Riverview STEM Academy: New Voices at the Table
As told by: Community Forester Matt Buland
June 28, 2016
Every Community Shade project starts with who, when, what,
where and why. A great deal of thought
goes into who needs to be at our initial meeting. When we work with schools, that group usually
consists of a school district rep, a maintenance rep, and onsite representation
often including the principal, a teacher and/or a parent volunteer.
My first meeting with Riverview STEM Academy, an elementary
school in Rancho Cordova, was quite different.
I shook hands with Principal Tony Peterson and before we got too far
into the introductions he said, “let’s head to the classroom.”
“Classroom?”, I thought to myself. “Is he expecting a Presentation?” Fear swept over me, a bead of sweat gathered
and my heart raced as if I was running on foot against Secratariat in the
Kentucky Derby. To my relief Principal
Tony went inside the classroom and I was not expected to follow. Soon, three bright, shining, and smiling 5th
graders with a flood of questions no 30 minute meeting could come close to
Ellie, Jackson and Jazmine (the obvious stakeholders not
typically invited to the party), Principal Tony and I looked out at that space
that seems to exist at every school in Sacramento and maybe the world. That patch of no man’s land where the molten asphalt
playground meets the patchy green and brown turf leading to the ballfields. With a chance to fix this glaring problem, in
one school at least, I activated full Community Forester mode and began to go
over the possibilities.
As all good stakeholders should be, the students were
engaged, asked great questions and were involved in each and every decision
made that day. Out of this meeting came
three big areas of importance; site layout, tree protection and education.
It was clear the students approached this project with the
understanding that this was their legacy.
Something tangible they could leave for the younger current and future
students before they jumped into the wild world of middle school. They described the type of activity and play that
is most common on the playground and offered the suggestion to add a mini-grove
of smaller trees to the planned row of shade trees so the younger students could
better enjoy their favorite game of hide and seek. A novel concept my adult brain just never
would have thought of.
The students were adamant about caring and protecting the trees
once they were in the ground.

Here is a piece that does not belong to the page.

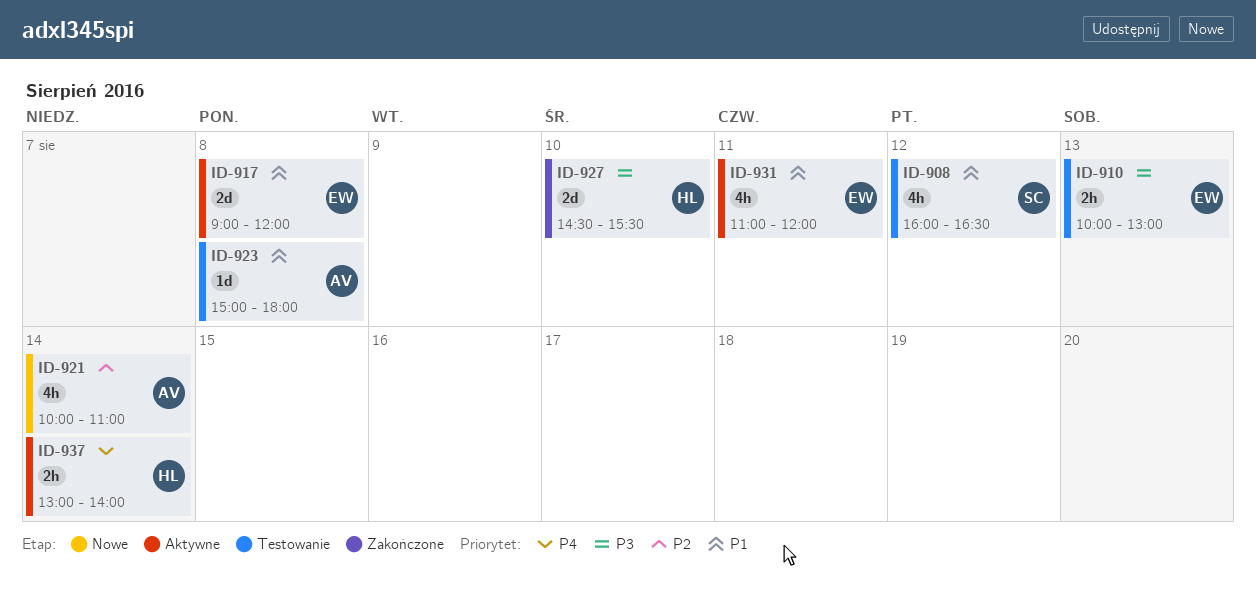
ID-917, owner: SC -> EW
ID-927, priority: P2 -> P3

Plans for
tree care and maintenance, especially during the summer, were discussed. They expressed great concern that these trees
in the middle of prime play area, could be accidentally damaged. Furthermore, they were painfully aware of the
issue of vandalism as a few trees had been damaged on their campus in the recent
past. Principal Tony suggested a competition
to create plans for the best protective tree stake design to ensure the trees
would be able to grow strong and extra shady. This created great excitement and energy, and in the end three students
were chosen and received awards for their creativity, clarity and engineering acumen.

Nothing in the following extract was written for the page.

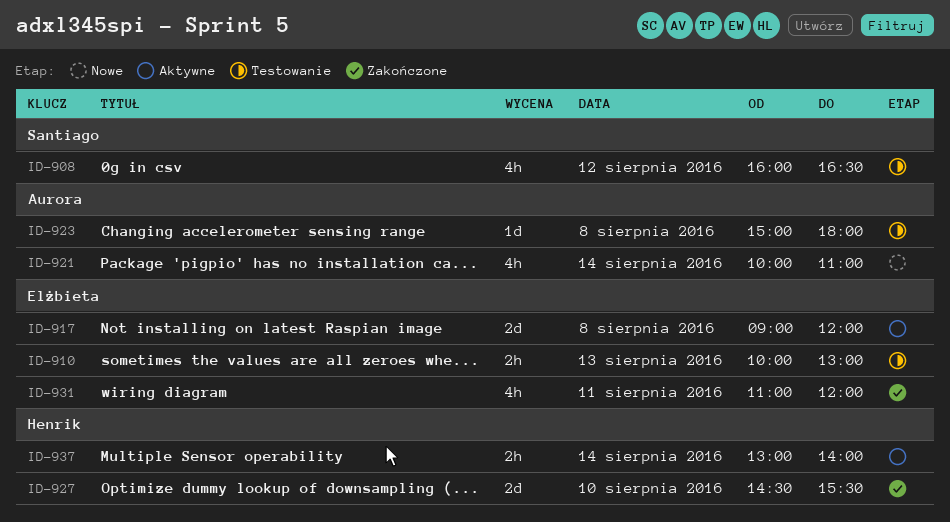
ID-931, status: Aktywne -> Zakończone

It was decided that all students would have a hand in this
project so everyone could take part in bettering their school, would be more
aware and caring towards the trees, and would learn the many benefits trees
provide. Yet the 5th graders
were keenly aware of the differences in abilities between 5th
graders and Kindergarteners and the challenges that created. It was clear to all that education would be
fundamentally important in overcoming these challenges and that it would be
best that students deliver that education. What better way to learn than from your peers?
With their limited planting experience a demonstration
planting and training was in order. I
arrived with tools and a nice healthy Zelkova tree and ran into a wall of ipads
and cameras as if I was about to conduct a press conference on the steps of
city hall. It was
explained that every 4th grader at Riverview learns how to film, edit
and produce videos. With my planting guidance
and the input of our directors in training we planted the Zelkova. The students learned how to successfully
plant a tree, captured the moment and created an amazing video which they, with
the help of their fellow 5th grade classmates, shared and taught to
the rest of the school.
On planting day over 100 students came out to plant 15
beautiful shade trees. They smiled, they
learned and it was clear they would carry that experience with them
forever. The 5th grade,
through their representation from beginning to end, energetically took on the
roles of designers, organizers, educators and leaders and learned valuable skills
beyond simply planting a tree and gained confidence they will carry as they
progress through life. I learned more
than this blog could reasonably contain but most importantly that there
is so much more than just getting a tree in the ground. What an amazing experience! Thank you Riverview STEM Academy.